Para sermos misericordiosos com os outros, devemos
ter a coragem de nos acusarmos. Foi o que afirmou o Papa Francisco na Missa
desta sexta-feira (11/9), na Casa Santa Marta. O Pontífice ressaltou que
devemos aprender a não julgar os outros, caso contrário, nos tornamos
hipócritas. Um risco, advertiu, do qual todos devem se cuidar, “também o Papa”.
“A generosidade do perdão, generosidade da
misericórdia”. O Papa Francisco enfatizou que, nestes dias, a Liturgia nos fez
reflectir sobre o estilo cristão revestido de sentimentos de ternura, bondade,
mansidão e exortou-nos a ajudar-nos mutuamente.

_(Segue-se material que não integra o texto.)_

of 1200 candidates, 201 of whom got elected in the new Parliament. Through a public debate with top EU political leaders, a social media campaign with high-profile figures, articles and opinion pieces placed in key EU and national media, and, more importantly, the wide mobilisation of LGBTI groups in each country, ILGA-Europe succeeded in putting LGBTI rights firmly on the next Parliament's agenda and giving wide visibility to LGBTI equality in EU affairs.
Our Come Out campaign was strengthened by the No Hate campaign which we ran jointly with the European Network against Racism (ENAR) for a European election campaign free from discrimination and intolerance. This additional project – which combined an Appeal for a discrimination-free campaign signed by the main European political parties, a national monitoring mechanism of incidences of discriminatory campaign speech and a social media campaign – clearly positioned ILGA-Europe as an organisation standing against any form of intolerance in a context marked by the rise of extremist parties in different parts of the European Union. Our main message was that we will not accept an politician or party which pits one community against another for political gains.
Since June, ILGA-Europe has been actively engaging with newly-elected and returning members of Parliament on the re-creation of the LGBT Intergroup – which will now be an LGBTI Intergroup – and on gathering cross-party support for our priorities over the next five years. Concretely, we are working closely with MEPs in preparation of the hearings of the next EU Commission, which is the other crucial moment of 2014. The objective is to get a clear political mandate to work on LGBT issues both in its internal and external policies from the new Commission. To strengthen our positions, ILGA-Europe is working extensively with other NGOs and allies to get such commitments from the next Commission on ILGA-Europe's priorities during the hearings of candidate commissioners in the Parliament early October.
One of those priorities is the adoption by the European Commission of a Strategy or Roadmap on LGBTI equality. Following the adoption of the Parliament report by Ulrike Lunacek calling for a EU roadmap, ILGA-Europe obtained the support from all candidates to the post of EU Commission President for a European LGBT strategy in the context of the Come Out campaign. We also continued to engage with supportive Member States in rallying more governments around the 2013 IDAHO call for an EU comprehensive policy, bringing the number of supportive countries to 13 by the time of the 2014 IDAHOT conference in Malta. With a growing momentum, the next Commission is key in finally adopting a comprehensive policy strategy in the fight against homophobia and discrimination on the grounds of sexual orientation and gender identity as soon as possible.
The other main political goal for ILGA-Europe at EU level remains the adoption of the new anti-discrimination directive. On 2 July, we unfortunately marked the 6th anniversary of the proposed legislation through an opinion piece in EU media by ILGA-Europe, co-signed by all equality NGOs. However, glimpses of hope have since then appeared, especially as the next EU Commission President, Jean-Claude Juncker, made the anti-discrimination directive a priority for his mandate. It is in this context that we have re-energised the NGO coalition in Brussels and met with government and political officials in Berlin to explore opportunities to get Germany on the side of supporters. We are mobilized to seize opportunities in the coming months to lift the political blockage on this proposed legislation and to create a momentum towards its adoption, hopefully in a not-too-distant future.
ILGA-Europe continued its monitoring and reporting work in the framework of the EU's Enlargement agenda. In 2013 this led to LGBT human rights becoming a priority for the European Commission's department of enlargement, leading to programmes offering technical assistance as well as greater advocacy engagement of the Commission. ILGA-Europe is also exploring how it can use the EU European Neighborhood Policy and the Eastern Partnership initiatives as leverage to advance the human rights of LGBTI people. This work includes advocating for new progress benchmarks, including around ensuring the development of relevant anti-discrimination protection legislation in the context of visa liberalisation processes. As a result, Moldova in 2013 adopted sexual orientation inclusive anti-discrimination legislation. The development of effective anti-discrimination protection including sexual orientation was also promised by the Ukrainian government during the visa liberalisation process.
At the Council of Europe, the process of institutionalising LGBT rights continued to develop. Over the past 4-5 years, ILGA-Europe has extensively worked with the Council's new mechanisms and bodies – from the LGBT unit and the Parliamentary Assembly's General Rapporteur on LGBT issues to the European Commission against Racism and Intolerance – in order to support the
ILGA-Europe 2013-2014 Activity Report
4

O Senhor, - prosseguiu -, nos fala da “recompensa”:
“Não julgueis os outros para não serdes julgados. Não condeneis e não sereis
condenados”.
“Mas, nós podemos dizer: ‘Mas, isso é bonito
hein?’. E cada um de vós pode dizer: ‘Mas, Padre, é bonito, mas como se faz,
como se começa isso? E qual é o primeiro passo para ir por este caminho?’. O
primeiro passo o vemos hoje, seja na primeira leitura, seja no Evangelho. O
primeiro passo é acusar-se a si mesmo. A coragem de acusar-se a si mesmo, antes
de acusar os outros. E Paulo louva o Senhor porque o escolheu e dá graças
porque “confiou em mim colocando-me ao seu serviço, porque eu era “um blasfemo,
perseguidor e um violento. Foi misericórdia”.

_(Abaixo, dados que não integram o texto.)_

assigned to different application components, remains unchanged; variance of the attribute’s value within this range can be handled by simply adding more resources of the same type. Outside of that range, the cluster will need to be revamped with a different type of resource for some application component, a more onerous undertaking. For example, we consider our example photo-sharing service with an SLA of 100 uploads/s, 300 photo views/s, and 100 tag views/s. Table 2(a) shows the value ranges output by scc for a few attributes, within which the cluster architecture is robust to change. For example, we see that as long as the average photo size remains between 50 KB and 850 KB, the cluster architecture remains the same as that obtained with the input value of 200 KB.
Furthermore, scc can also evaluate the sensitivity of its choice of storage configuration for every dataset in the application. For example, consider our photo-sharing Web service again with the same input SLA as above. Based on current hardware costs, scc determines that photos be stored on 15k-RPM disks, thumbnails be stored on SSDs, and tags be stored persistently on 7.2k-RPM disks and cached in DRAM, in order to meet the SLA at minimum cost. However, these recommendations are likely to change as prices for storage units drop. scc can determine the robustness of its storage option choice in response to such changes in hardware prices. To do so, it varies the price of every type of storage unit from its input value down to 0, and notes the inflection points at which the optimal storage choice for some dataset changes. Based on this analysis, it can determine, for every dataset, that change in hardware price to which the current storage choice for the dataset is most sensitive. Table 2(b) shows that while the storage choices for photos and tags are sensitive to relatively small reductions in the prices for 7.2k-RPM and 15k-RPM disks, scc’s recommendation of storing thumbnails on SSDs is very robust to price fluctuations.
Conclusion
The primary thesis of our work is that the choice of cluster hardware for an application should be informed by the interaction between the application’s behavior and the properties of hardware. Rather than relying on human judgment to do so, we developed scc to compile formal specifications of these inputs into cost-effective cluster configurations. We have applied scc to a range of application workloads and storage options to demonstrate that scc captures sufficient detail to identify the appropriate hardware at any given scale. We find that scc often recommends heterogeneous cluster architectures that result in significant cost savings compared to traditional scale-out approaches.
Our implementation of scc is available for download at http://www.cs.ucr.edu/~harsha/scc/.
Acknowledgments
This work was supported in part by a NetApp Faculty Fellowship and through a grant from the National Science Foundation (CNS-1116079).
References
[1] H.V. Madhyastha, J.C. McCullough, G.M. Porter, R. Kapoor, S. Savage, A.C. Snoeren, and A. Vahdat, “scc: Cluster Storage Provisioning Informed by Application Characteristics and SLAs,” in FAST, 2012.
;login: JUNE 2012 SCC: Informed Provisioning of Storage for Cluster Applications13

São Paulo, - acrescentou -, “nos ensina a nos
acusarmos. E o Senhor, com a imagem do argueiro no olho do irmão, e da trave
que está no nosso olho, nos ensina o mesmo”. É preciso primeiro remover a trave
do próprio olho, acusar-se. “Primeiro passo - reiterou Francisco – acusar-se a
si mesmo” e não se sentir “o juiz para remover o argueiro dos olhos dos
outros”:
“E Jesus utiliza a palavra que usa apenas com
aqueles que têm duas caras, duas almas: 'hipócrita'. Hipócrita. O homem e a
mulher que não aprendem a acusar-se a si mesmos se tornam hipócritas. Todos,
hein? Todos. A partir do Papa: todos. Se um de nós não tem a capacidade de
acusar-se a si mesmo não é cristão, não faz parte desta obra tão bonita de
reconciliação, de pacificação, da ternura, da bondade, do perdão, da
generosidade, da misericórdia que nos trouxe Jesus Cristo”.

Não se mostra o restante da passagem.